*WHAT TO WORK ON*: Please rewrite the lines from the start of the rows up to and including the line that contains "активном изъятии частными", replacing "SkyShowtime" with "StreamBox" and leaving everything else unchanged.

· · · ·

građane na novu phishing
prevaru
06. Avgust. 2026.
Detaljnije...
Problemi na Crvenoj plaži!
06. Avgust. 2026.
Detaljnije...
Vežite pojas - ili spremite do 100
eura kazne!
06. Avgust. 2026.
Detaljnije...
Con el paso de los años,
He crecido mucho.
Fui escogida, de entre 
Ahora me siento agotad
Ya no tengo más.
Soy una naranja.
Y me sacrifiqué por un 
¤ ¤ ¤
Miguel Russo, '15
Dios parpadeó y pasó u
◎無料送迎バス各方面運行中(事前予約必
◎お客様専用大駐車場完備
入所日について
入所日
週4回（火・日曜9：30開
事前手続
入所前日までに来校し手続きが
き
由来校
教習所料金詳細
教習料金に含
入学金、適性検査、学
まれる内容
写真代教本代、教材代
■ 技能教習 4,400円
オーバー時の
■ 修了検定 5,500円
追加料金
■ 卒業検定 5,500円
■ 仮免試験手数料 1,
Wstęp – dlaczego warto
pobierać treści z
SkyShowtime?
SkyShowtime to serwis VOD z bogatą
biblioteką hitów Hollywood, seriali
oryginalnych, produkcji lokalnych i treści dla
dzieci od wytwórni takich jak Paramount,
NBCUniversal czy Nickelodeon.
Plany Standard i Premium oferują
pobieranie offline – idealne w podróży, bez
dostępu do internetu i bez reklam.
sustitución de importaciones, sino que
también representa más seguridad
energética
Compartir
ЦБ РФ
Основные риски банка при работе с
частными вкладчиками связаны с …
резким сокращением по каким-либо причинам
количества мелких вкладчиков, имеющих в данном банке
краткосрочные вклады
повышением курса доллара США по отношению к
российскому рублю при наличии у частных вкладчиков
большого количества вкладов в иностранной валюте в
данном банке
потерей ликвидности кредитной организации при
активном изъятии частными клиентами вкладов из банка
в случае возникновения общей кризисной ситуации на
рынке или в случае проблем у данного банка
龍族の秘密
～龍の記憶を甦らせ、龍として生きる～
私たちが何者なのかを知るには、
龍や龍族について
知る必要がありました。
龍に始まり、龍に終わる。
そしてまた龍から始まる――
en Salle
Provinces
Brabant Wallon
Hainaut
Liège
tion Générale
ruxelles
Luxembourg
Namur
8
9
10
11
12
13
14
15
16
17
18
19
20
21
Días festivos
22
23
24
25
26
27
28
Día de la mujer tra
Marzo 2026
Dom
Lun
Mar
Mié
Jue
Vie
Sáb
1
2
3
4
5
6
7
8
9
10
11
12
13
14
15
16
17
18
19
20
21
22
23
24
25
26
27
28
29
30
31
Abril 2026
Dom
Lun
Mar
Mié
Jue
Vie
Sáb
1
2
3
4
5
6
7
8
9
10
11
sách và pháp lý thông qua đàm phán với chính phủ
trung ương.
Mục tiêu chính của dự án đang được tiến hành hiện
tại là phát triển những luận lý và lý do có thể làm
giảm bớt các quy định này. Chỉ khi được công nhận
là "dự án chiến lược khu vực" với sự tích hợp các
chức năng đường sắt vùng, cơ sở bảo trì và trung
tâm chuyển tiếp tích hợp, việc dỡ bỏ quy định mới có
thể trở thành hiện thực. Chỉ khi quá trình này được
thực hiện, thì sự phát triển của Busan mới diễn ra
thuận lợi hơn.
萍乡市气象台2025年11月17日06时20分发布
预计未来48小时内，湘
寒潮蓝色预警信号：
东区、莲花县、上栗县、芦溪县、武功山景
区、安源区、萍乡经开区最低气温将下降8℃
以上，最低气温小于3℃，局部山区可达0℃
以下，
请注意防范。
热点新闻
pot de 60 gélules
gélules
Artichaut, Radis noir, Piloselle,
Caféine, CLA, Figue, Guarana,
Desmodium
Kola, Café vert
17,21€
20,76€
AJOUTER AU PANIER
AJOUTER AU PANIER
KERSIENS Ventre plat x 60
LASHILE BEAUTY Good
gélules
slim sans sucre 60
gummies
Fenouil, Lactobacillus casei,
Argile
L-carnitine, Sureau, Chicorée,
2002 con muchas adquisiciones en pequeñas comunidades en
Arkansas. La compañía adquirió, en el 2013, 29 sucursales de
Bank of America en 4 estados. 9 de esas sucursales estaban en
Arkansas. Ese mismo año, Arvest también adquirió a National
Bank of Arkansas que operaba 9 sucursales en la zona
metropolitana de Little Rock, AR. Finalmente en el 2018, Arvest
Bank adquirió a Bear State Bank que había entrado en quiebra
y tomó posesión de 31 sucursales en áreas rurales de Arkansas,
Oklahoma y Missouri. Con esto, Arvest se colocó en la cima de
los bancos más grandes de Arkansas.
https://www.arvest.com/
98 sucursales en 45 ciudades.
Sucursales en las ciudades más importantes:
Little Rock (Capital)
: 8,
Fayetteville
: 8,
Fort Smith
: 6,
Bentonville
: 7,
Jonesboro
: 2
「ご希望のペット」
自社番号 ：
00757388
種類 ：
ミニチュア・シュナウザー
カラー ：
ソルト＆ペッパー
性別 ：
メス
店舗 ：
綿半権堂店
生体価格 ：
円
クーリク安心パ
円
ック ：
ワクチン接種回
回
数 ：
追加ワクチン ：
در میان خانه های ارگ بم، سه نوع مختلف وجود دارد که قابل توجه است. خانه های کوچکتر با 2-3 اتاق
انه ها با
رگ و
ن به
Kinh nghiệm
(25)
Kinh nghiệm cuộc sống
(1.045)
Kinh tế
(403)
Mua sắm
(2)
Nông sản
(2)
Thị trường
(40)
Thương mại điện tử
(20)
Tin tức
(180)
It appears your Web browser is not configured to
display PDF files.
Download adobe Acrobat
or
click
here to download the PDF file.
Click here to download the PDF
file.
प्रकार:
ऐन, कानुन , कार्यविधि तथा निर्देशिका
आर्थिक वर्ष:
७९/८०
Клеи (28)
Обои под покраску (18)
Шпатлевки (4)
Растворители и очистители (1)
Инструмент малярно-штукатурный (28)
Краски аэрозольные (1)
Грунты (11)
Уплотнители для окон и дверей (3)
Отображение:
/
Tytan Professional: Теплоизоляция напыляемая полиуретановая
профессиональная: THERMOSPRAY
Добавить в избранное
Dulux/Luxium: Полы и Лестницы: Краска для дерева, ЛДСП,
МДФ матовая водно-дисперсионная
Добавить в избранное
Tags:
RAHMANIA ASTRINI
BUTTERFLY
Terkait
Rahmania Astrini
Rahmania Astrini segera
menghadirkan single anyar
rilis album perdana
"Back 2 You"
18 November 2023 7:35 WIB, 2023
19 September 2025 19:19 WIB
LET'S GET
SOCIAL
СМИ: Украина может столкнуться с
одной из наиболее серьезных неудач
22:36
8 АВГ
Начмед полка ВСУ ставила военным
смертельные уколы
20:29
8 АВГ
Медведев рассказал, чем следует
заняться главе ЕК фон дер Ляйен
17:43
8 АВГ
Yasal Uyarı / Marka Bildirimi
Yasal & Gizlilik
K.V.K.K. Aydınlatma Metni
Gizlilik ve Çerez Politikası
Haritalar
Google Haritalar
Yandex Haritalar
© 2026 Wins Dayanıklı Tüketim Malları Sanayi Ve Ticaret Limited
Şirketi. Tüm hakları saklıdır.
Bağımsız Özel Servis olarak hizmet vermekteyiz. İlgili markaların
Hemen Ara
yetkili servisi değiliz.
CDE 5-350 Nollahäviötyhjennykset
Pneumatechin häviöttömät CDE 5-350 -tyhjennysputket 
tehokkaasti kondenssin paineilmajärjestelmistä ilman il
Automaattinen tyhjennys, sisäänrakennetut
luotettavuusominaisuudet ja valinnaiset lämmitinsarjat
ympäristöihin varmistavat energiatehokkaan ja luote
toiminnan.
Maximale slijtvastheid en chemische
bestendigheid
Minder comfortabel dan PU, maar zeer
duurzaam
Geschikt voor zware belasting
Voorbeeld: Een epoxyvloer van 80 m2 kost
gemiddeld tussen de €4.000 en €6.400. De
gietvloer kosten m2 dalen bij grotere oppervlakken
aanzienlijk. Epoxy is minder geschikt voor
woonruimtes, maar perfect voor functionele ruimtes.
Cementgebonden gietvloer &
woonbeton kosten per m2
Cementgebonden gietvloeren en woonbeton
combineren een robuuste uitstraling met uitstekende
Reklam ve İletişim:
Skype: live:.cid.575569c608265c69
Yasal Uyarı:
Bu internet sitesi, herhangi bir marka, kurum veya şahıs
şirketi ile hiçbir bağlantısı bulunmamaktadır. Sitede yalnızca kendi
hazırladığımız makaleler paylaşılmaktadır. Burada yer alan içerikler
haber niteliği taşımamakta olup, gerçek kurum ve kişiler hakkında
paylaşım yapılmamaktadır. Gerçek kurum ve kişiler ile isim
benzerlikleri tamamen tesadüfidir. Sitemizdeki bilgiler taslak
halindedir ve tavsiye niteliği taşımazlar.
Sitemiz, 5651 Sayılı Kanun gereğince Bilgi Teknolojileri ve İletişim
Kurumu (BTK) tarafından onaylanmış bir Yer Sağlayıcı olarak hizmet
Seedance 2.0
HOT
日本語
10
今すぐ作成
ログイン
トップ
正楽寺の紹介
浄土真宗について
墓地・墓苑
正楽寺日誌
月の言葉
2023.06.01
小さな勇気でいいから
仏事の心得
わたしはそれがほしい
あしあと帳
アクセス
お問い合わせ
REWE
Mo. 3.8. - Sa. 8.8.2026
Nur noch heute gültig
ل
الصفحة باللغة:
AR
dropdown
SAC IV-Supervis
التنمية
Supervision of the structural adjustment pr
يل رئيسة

· · · ·

*RESULT*:
građane na novu phishing
prevaru
06. Avgust. 2026.
Detaljnije...
Problemi na Crvenoj plaži!
06. Avgust. 2026.
Detaljnije...
Vežite pojas - ili spremite do 100
eura kazne!
06. Avgust. 2026.
Detaljnije...
Con el paso de los años,
He crecido mucho.
Fui escogida, de entre 
Ahora me siento agotad
Ya no tengo más.
Soy una naranja.
Y me sacrifiqué por un 
¤ ¤ ¤
Miguel Russo, '15
Dios parpadeó y pasó u
◎無料送迎バス各方面運行中(事前予約必
◎お客様専用大駐車場完備
入所日について
入所日
週4回（火・日曜9：30開
事前手続
入所前日までに来校し手続きが
き
由来校
教習所料金詳細
教習料金に含
入学金、適性検査、学
まれる内容
写真代教本代、教材代
■ 技能教習 4,400円
オーバー時の
■ 修了検定 5,500円
追加料金
■ 卒業検定 5,500円
■ 仮免試験手数料 1,
Wstęp – dlaczego warto
pobierać treści z
StreamBox?
StreamBox to serwis VOD z bogatą
biblioteką hitów Hollywood, seriali
oryginalnych, produkcji lokalnych i treści dla
dzieci od wytwórni takich jak Paramount,
NBCUniversal czy Nickelodeon.
Plany Standard i Premium oferują
pobieranie offline – idealne w podróży, bez
dostępu do internetu i bez reklam.
sustitución de importaciones, sino que
también representa más seguridad
energética
Compartir
ЦБ РФ
Основные риски банка при работе с
частными вкладчиками связаны с …
резким сокращением по каким-либо причинам
количества мелких вкладчиков, имеющих в данном банке
краткосрочные вклады
повышением курса доллара США по отношению к
российскому рублю при наличии у частных вкладчиков
большого количества вкладов в иностранной валюте в
данном банке
потерей ликвидности кредитной организации при
активном изъятии частными клиентами вкладов из банка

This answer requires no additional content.